Saturday Mailbox


July 01, 2006

An obvious solution to two city problems

Sunday's Sun carried the first part of a series delineating the decline of the neighborhood around the old American Brewery ("A Neighborhood Abandoned," June 25) along with a column by Jay Hancock on the threat posed by the region's shortage of apartments ("Apartment shortage is a threat to Md. economy," June 25).

The solution to both problem areas seems to me to be quite apparent.

Could not an entrepreneur (or the city) purchase the abandoned buildings in the area around the brewery and rehabilitate them?

Those houses, once renovated, could be used as rental properties.

This would provide much-needed housing, improve the neighborhood and, with police cooperation, perhaps lessen the impact of drugs and drug dealers in the area.

Maybe I have worn my rose-colored glasses too long.

But it seems to me that, with enough commitment from private companies and with government financial backing, this area could become a gem in Baltimore's crown.

D. L. Sobelman


Schools stand by graduation rate

The Sun's article "Schools challenge report" (June 27) focuses on the wrong issue.

The issue is not that Baltimore's promising and improving graduation rate statistic has been overstated; the issue is that the Maryland State Department of Education (MSDE) should join other state departments of education to defend its official statistics against a seriously flawed analysis.

Using data purporting to represent more than 11,000 school districts, Christopher B. Swanson calculated an index that Education Week published as a proxy for the percentage of students who graduate from high school.

But his "Cumulative Promotion Index" is quite different from defining a cohort of ninth-graders and checking their graduation status at the end of high school, which is the way that the MSDE and most other states measure graduation rates.

Mr. Swanson's analysis could not control for students who move to other counties. And he made no allowance for students who need more than four years to graduate.

Not surprisingly, Mr. Swanson's approach resulted in a report that charged almost every state (except Alabama, Louisiana, Virginia and the District of Columbia) with inflating its graduation statistics.

By his calculation, the MSDE's figures for Baltimore County's graduation rate are 6 percent too high, Montgomery County's are 10 percent too high and Anne Arundel County's are 13 percent too high.

Officials at the MSDE and the U.S. Department of Education acknowledge that there are many ways to calculate graduation rates. But ultimately there is only one correct method: to treat the individual student as the unit of analysis.

This method requires that states track students as they cross county lines.

Graduation calculations should also recognize that many students complete high school in more than four years, and that reporting only on-time graduates underrepresents the accomplishment of school systems.

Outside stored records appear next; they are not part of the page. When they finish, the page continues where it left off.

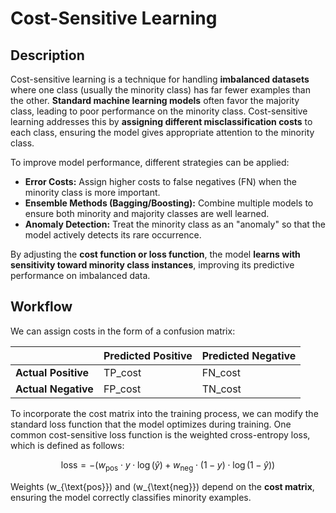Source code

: # Cost-Sensitive Learning

## Description

Cost-sensitive learning is a technique for handling **imbalanced datasets** where one class (usually the minority class) has far fewer examples than the other. **Standard machine learning models** often favor the majority class, leading to poor performance on the minority class. Cost-sensitive learning addresses this by **assigning different misclassification costs** to each class, ensuring the model gives appropriate attention to the minority class.

To improve model performance, different strategies can be applied:

- **Error Costs:** Assign higher costs to false negatives (FN) when the minority class is more important.
- **Ensemble Methods (Bagging/Boosting):** Combine multiple models to ensure both minority and majority classes are well learned.
- **Anomaly Detection:** Treat the minority class as an "anomaly" so that the model actively detects its rare occurrence.

By adjusting the **cost function or loss function**, the model **learns with sensitivity toward minority class instances**, improving its predictive performance on imbalanced data.

## Workflow

We can assign costs in the form of a confusion matrix:

|                     | Predicted Positive | Predicted Negative |
| ------------------- | ------------------ | ------------------ |
| **Actual Positive** | TP_cost            | FN_cost            |
| **Actual Negative** | FP_cost            | TN_cost            |

To incorporate the cost matrix into the training process, we can modify the standard loss function that the model optimizes during training. One common cost-sensitive loss function is the weighted cross-entropy loss, which is defined as follows:

$$
\text{loss} = - (w_{\text{pos}} \cdot y \cdot \log(\hat{y}) + w_{\text{neg}} \cdot (1 - y) \cdot \log(1 - \hat{y}))
$$

Weights \(w_{\text{pos}}\) and \(w_{\text{neg}}\) depend on the **cost matrix**, ensuring the model correctly classifies minority examples.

At present, no state or national graduation rate recognizes students who need more than four years to finish or credits districts for dropouts who are coaxed back to complete their schooling.

Regardless of the limitations of such state graduation formulas, states are much closer to the critical data needed to generate reliable statistics than researchers such as Mr. Swanson, who are a further step removed.

The Education Week report that faults almost every state's graduation statistic is critically flawed and superficial.

The Baltimore school system stands by MSDE's official graduation-rate statistic for the city, which itself is conservative.

Last year, our MSDE graduation rate was 59 percent, and we believe the 2006 rate will be higher still.

The graduation rate is an area in which we are making excellent progress, and we are justifiably proud of our students' accomplishment.

The MSDE would better serve the children of Maryland by defending the work of its own staff instead of using the Education Week report as an opportunity to criticize Baltimore.

Benjamin Feldman


The writer is the research, evaluation and accountability officer for the Baltimore public schools.

Interim school chief will be a big asset

It was with pleasure and professional pride that I heard that Charlene Cooper Boston has been called upon to return to Baltimore and serve as interim school superintendent ("School officials look to Boston to build bridges," June 21).

It is imperative that a superintendent of schools know the children, parents, local leaders, teachers and curriculum and show a genuine concern for the growth and success of the entire system.

Ms. Boston knows and understands all of this and has high expectations for all of Baltimore's children. She knows the parents and calls on them to be responsible for the success of their children.

Local leaders know Ms. Boston and she knows them. She is no stranger to the offices in Baltimore City Hall or the offices and halls of the State House in Annapolis.